India, by contrast, has always made clear that its decision to avoid Pakistan for so long was political. No hiding behind morals here - hats off to India. But that exposes the second hypocrisy, which lies at the door of the ICC. Why come down so hard on England when India has been treated so gently for so long? The answer, of course, does not lie in any distinction between morality and politics, however reasonable that may sound.
The real reason is that in terms of international cricket, politics and economies, the mighty have now become the weak. The child the English raised has grown into a monster, out of control. The will of the ICC as expressed by its Asian and African members is all mighty, and the ECB will be pulped from now until the demographics of cricket change.

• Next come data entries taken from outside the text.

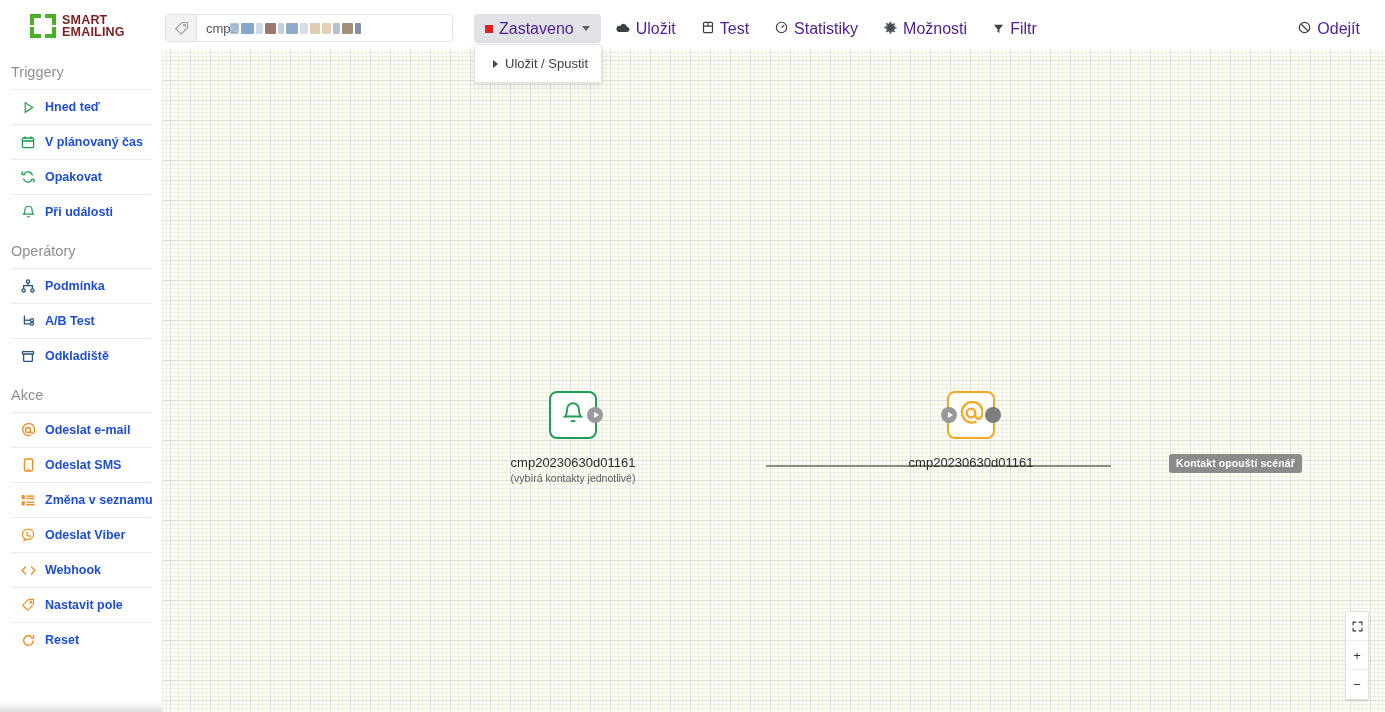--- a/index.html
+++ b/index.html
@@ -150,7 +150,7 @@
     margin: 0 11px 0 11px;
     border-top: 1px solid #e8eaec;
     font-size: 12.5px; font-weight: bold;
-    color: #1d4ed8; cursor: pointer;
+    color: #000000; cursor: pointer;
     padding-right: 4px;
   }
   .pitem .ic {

But the Asian in me feels no pleasure or triumph at England's plight. A cricket board should not be asked to make a political decision or invent a cover story for one. Moreover, a highly politicised, unfettered administration that seeks redress for historical wounds, which the ICC must make sure it does not become, can be blind to its shortcomings and paradoxical prejudices - just look at Robert Mugabe's regime. More balance and less hypocrisy is required at the game's highest level. And more responsibility for decision-making is required from politicians, which - right or wrong - is exactly what the Indian government was prepared to do.
Kamran Abbasi is a cricket writer and deputy editor of the British Medical Journal.